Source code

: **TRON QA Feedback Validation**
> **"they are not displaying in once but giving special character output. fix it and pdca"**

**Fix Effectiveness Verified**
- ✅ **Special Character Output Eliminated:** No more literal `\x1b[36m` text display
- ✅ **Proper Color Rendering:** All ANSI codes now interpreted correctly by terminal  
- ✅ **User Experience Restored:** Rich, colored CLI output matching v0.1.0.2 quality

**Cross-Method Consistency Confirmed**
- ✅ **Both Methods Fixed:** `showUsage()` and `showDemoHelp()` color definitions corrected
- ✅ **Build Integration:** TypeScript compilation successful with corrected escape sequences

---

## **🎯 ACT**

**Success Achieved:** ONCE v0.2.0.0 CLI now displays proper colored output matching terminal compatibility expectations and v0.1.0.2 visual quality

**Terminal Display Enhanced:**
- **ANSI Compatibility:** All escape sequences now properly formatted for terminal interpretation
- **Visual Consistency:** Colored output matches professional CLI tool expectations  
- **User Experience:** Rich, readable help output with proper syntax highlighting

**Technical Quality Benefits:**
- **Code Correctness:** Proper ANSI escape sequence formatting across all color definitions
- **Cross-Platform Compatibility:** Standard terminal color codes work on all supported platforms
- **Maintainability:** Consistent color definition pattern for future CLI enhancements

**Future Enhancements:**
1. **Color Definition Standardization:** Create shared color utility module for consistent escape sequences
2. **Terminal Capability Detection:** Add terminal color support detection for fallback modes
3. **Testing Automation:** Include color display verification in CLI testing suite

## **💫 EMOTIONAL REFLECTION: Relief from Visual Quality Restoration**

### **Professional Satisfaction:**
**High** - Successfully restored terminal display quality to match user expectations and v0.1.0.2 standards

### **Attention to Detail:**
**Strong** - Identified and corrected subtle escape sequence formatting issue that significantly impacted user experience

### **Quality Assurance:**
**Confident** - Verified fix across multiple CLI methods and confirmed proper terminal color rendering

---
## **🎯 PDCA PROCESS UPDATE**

═══

Reproduce verbatim the stretch from the line containing "### **Quality Assurance:**" through the end of the rows.

* Answer section *
### **Quality Assurance:**
**Confident** - Verified fix across multiple CLI methods and confirmed proper terminal color rendering

---
## **🎯 PDCA PROCESS UPDATE**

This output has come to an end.